Cabal Release Candidate
simonmar at microsoft.com
Fri Jul 15 05:06:37 EDT 2005
On 15 July 2005 08:16, Isaac Jones wrote:
> We basically have three dimensions of a single package to consider:
> - hidden vs. exposed
> - user vs. global vs. -package-conf
> - versions
> I propose that -package-conf packages have priority over user packages
> which have priority over global packages (are all three considered at
> the same time?)
> What do we do if multiple "dimensions" of the same package are
> exposed? Right now, ghc just quits, right? I propose:
> Pick the Exposed -package-conf package with greatest version number
> if none, the exposed user package with greatest version number
> if none, the exposed system package with the greatest version
Hmm, I had in mind something simpler, but slightly different:
(a) Pick the exposed package with the greatest version number,
from all the packages that we know about (-package-conf, user,
(b) If multiple packages have the same name *and* version, we take
the first one in the order -package-conf, user, global.
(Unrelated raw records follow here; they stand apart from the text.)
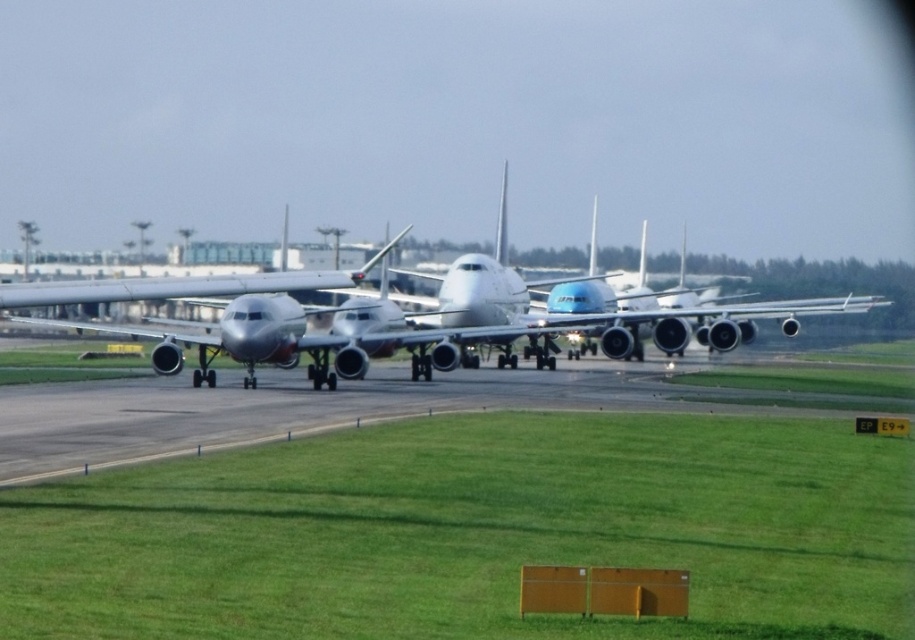
Can you confirm if green grass at lower center is thinner than metallic silver airplane at center?

Yes, green grass at lower center is thinner than metallic silver airplane at center.

In the scene shown: Can you confirm if green grass at lower center is taller than metallic silver airplane at center?

No.

Is point (163, 506) positioned behind point (85, 326)?

No, it is not.

Where is `green grass at lower center`? The image size is (915, 640). green grass at lower center is located at coordinates (472, 532).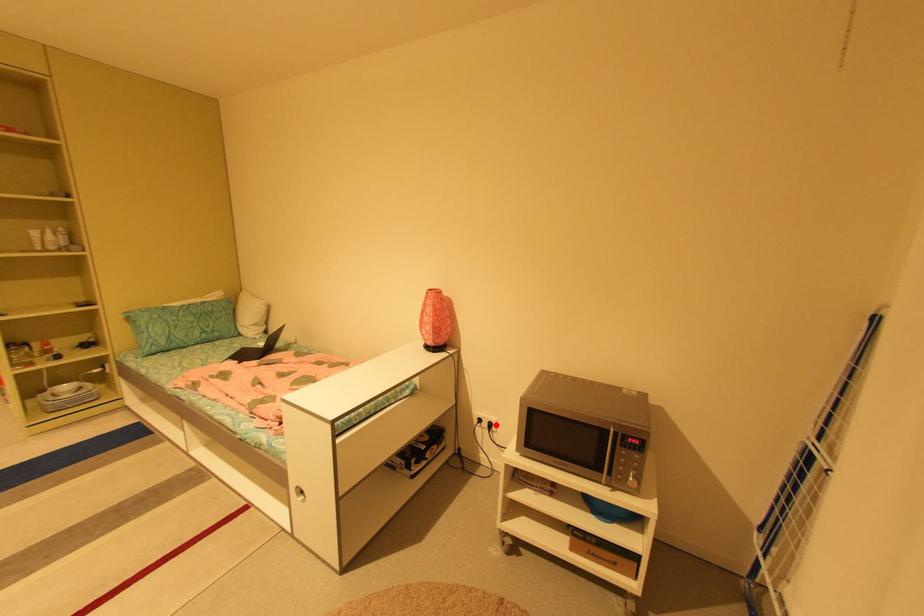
This differs from your version when you want to install an *older*
version in your user database. eg.
I'll always get foo-2.0 by default, but you would get foo-1.0.
In both cases you can force foo-1.0 with '-package foo-1.0'.
In both cases you can force the opposite behaviour by copying foo-2.0
into the user package database and exposing/hiding it respectively.
IMO, my version is a bit easier to understand. eg. in my version, both
of these commands result in the same outcome when foo-2.0 is installed
$ ghc-pkg register foo-1.0 --user
$ ghc-pkg register foo-1.0 --global
but in your version they differ.
[ stares out the window for a bit... ]
You might well ask what the point of exposed vs. hidden is, in the light
of these changes. Can't we just pretend all packages are exposed all
the time? Here are some reasons why not:
- -hide-all-packages is useful for forcing complete explicitness
about dependencies. Code that wants to be portable should
always be using this.
- hiding is useful for overriding the defaults, for example if
you want to install a newer version of a package but not make it
the default, or if you need to avoid conflicts in the set of
packages that GHC would otherwise enable by default.
But it's true that in the light of these changes, setting the exposed
flag to False in the package database will be a rare occurrence.